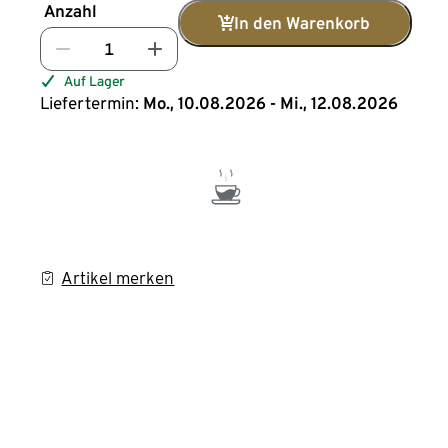
Anzahl
In den Warenkorb
Auf Lager
Liefertermin:
Mo., 10.08.2026 - Mi., 12.08.2026
Artikel merken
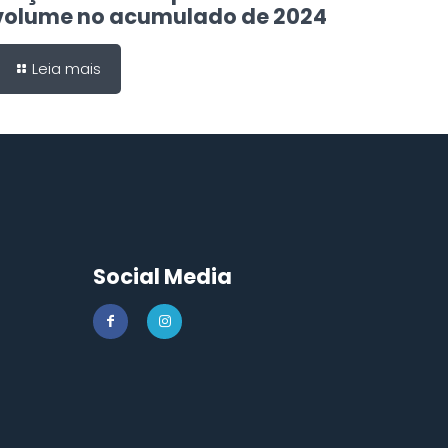
volume no acumulado de 2024
Leia mais
Social Media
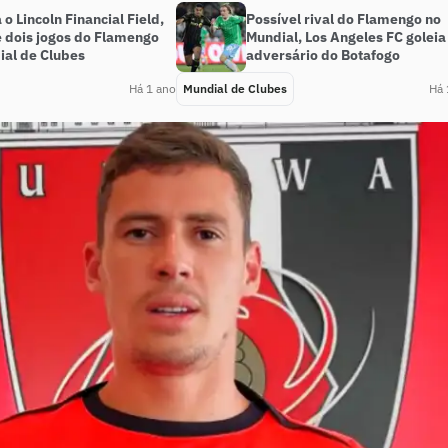
o Lincoln Financial Field,
Possível rival do Flamengo no
e dois jogos do Flamengo
Mundial, Los Angeles FC goleia
ial de Clubes
adversário do Botafogo
Há 1 ano
Mundial de Clubes
Há 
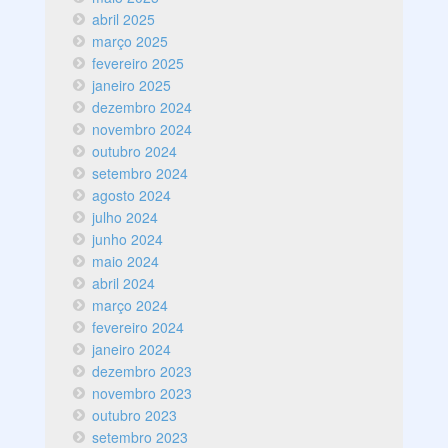
abril 2025
março 2025
fevereiro 2025
janeiro 2025
dezembro 2024
novembro 2024
outubro 2024
setembro 2024
agosto 2024
julho 2024
junho 2024
maio 2024
abril 2024
março 2024
fevereiro 2024
janeiro 2024
dezembro 2023
novembro 2023
outubro 2023
setembro 2023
_ _ _
Exercise requirements
Convert the text lines from every row above into one numbered list, leaving out blank lines and the pictures.

Task solution
1. Anzahl
2. In den Warenkorb
3. Auf Lager
4. Liefertermin:
5. Mo., 10.08.2026 - Mi., 12.08.2026
6. Artikel merken
7. volume no acumulado de 2024
8. Leia mais
9. Social Media
10. o Lincoln Financial Field,
11. Possível rival do Flamengo no
12. e dois jogos do Flamengo
13. Mundial, Los Angeles FC goleia
14. ial de Clubes
15. adversário do Botafogo
16. Há 1 ano
17. Mundial de Clubes
18. Há 
19. abril 2025
20. março 2025
21. fevereiro 2025
22. janeiro 2025
23. dezembro 2024
24. novembro 2024
25. outubro 2024
26. setembro 2024
27. agosto 2024
28. julho 2024
29. junho 2024
30. maio 2024
31. abril 2024
32. março 2024
33. fevereiro 2024
34. janeiro 2024
35. dezembro 2023
36. novembro 2023
37. outubro 2023
38. setembro 2023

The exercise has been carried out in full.